What a fine way to create a budget for the United States: Consulting the array of impulsive utterances, crowd-pleasing, absurd and often contradictory campaign promises, robotically delivered speeches written by others, and perhaps even early-morning, incoherent tweets that add up to the nothing-burger that is Donald Trump’s policy “thinking.”

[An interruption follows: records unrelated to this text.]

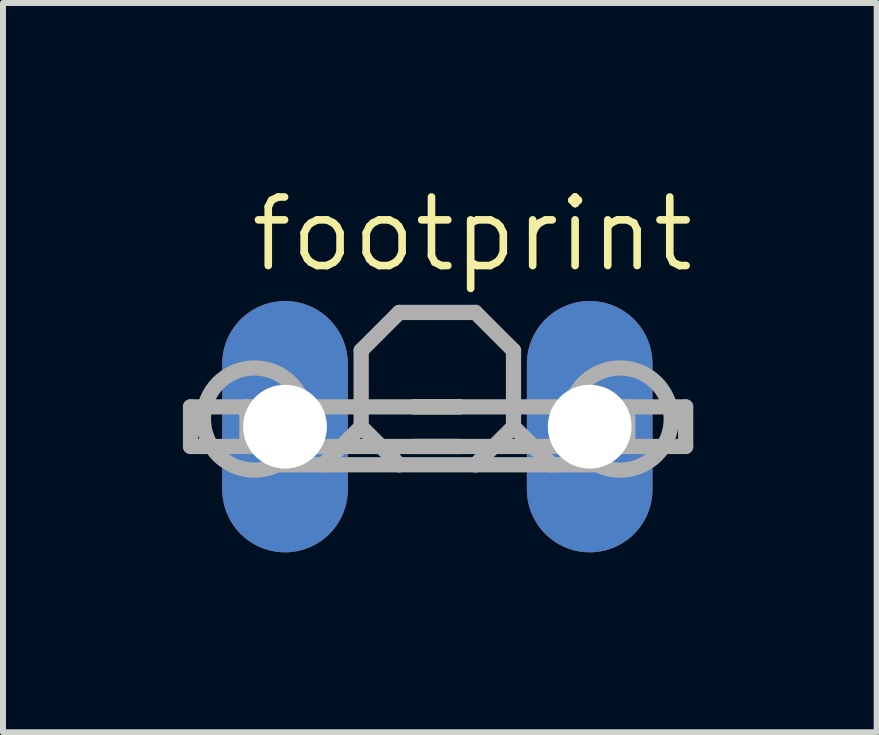
<source format=kicad_pcb>
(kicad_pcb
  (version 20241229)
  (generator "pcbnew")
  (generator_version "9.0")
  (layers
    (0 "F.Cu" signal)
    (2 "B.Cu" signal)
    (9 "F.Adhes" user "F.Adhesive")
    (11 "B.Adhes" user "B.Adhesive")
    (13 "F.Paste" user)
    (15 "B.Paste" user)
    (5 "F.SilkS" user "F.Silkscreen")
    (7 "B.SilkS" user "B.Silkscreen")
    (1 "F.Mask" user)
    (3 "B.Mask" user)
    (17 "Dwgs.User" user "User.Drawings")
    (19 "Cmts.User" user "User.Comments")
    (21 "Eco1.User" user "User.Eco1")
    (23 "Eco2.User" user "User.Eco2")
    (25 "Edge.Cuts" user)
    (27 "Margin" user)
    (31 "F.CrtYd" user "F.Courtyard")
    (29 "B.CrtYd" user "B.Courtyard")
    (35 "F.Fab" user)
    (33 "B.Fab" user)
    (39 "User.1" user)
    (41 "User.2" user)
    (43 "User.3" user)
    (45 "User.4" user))
  (footprint "footprint"
    (layer "F.Cu")
    (at 4.242 4.064)
    (property "Reference" "footprint" (at -3.175 -2.54 0) (layer "F.SilkS") (effects (font (size 1.143 1.143) (thickness 0.127)) (justify left bottom)))
    (fp_line (start -0.381 -0.33) (end 0.381 -0.33) (stroke (width 0.254) (type solid)) (layer "F.SilkS"))
    (fp_line (start -0.381 0.33) (end 0.381 0.33) (stroke (width 0.254) (type solid)) (layer "F.SilkS"))
    (fp_line (start -4.115 -0.33) (end -4.115 0.33) (stroke (width 0.254) (type solid)) (layer "F.Fab"))
    (fp_line (start -4.115 0.33) (end -3.175 0.33) (stroke (width 0.254) (type solid)) (layer "F.Fab"))
    (fp_line (start -3.175 -0.33) (end -4.115 -0.33) (stroke (width 0.254) (type solid)) (layer "F.Fab"))
    (fp_line (start -3.175 -0.33) (end -3.175 0.33) (stroke (width 0.254) (type solid)) (layer "F.Fab"))
    (fp_line (start -3.175 0.33) (end 3.175 0.33) (stroke (width 0.254) (type solid)) (layer "F.Fab"))
    (fp_line (start -2.667 0.635) (end -1.905 0.635) (stroke (width 0.254) (type solid)) (layer "F.Fab"))
    (fp_line (start -1.905 0.635) (end -0.635 0.635) (stroke (width 0.254) (type solid)) (layer "F.Fab"))
    (fp_line (start -1.27 -1.27) (end -1.27 0) (stroke (width 0.254) (type solid)) (layer "F.Fab"))
    (fp_line (start -1.27 -1.27) (end -0.635 -1.905) (stroke (width 0.254) (type solid)) (layer "F.Fab"))
    (fp_line (start -1.27 0) (end -1.905 0.635) (stroke (width 0.254) (type solid)) (layer "F.Fab"))
    (fp_line (start -0.635 -1.905) (end 0.635 -1.905) (stroke (width 0.254) (type solid)) (layer "F.Fab"))
    (fp_line (start -0.635 0.635) (end -1.27 0) (stroke (width 0.254) (type solid)) (layer "F.Fab"))
    (fp_line (start -0.635 0.635) (end 0.635 0.635) (stroke (width 0.254) (type solid)) (layer "F.Fab"))
    (fp_line (start 0.635 0.635) (end 1.27 0) (stroke (width 0.254) (type solid)) (layer "F.Fab"))
    (fp_line (start 0.635 0.635) (end 1.905 0.635) (stroke (width 0.254) (type solid)) (layer "F.Fab"))
    (fp_line (start 1.27 -1.27) (end 0.635 -1.905) (stroke (width 0.254) (type solid)) (layer "F.Fab"))
    (fp_line (start 1.27 -1.27) (end 1.27 0) (stroke (width 0.254) (type solid)) (layer "F.Fab"))
    (fp_line (start 1.27 0) (end 1.905 0.635) (stroke (width 0.254) (type solid)) (layer "F.Fab"))
    (fp_line (start 1.905 0.635) (end 2.616 0.635) (stroke (width 0.254) (type solid)) (layer "F.Fab"))
    (fp_line (start 3.175 -0.33) (end -3.175 -0.33) (stroke (width 0.254) (type solid)) (layer "F.Fab"))
    (fp_line (start 3.175 -0.33) (end 4.14 -0.33) (stroke (width 0.254) (type solid)) (layer "F.Fab"))
    (fp_line (start 3.175 0.33) (end 3.175 -0.33) (stroke (width 0.254) (type solid)) (layer "F.Fab"))
    (fp_line (start 4.14 -0.33) (end 4.14 0.33) (stroke (width 0.254) (type solid)) (layer "F.Fab"))
    (fp_line (start 4.14 0.33) (end 3.175 0.33) (stroke (width 0.254) (type solid)) (layer "F.Fab"))
    (fp_arc (start -2.667 0.635) (mid -3.863467 -0.374061) (end -2.3082 -0.5498) (stroke (width 0.254) (type solid)) (layer "F.Fab"))
    (fp_arc (start 2.286 -0.508) (mid 3.871426 -0.345604) (end 2.5754 0.5819) (stroke (width 0.254) (type solid)) (layer "F.Fab"))
    (pad "1" thru_hole oval (at -2.54 0 90) (size 4.191 2.095) (drill 1.397) (layers "*.Cu" "*.Mask"))
    (pad "2" thru_hole oval (at 2.54 0 90) (size 4.191 2.095) (drill 1.397) (layers "*.Cu" "*.Mask")))
  (gr_rect
    (start -3 -3)
    (end 11.567 9.159)
    (stroke (width 0.1) (type default))
    (fill no)
    (layer "Edge.Cuts")))
</source>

Let me see if I understand this process: During the campaign, Trump panders to xenophobic supporters, and shouts about building a “beautiful” wall, and making Mexico pay for it. Virtually everyone who knows anything about our relationship with Mexico—and border security — calls this an absurd idea. Even his campaign cronies know that this is not a realistic idea. Nevertheless, in the interest of fulfilling a ridiculous campaign utterance, his Budget Director translates that into $2 billion in the US budget—no mention, by the way, of the bogus “promise” to make Mexico reimburse us for the costs.
In speeches obviously written for him by whisperer-in-chief Steve Bannon, Trump trumpets about “rebuilding our military,” which, in reality, does not need rebuilding. He is said to have requested a display of military tanks and rocket launchers during his inauguration parade. Mulvaney picks up on that notion and makes an extra $54 billion in new military spending magically appear in the budget, so Trump can fulfill his 12-year-old-boy fantasy of having the biggest, most destructive toys to play with. So, this is how policy is interpreted and turned into budget proposals?
And if he’s “culling” Trump’s pronouncements for policy ideas, you have to wonder how he translated some of Trump’s tweets into numbers. There’s a scary thought.
To give this story a bit of historical context, think back to Richard Nixon. He was notoriously prone to instruct his White House staff to commit nasty, sometimes illegal acts—and not just the Watergate break-in. We learned, later, that his top aides often left the Oval Office scratching their heads and then agreeing to simply disregard what they had been asked to do. Even those guys—most of whom left political life in disgrace—had the judgment to recognize intemperate, unsound orders from a mentally unbalanced president when they saw them.
Mulvaney could have done America a great service by not enshrining Trump’s unreasoned rantings in a document as important as the budget. But he didn’t. He’s just another Trump sycophant who refuses to acknowledge that the emperor has no clothes.
The fact that Mulvaney said that he “wanted to know what [Trump’s] policy priorities were,” is a significant tell: After his boss has been in office for two months, Mulvaney still can’t identify the president’s policies and has to hunt them down? Clearly, that means that Trump doesn’t have any thoughts about issues, let alone priorities. And if you’re searching through his speeches, tweets and campaign rants for trends, it quickly becomes clear that his only priority is himself.
It is irresponsible and insane to base our national budget on the zigzagging, self-contradictory and utterly uninformed pronouncements of this man.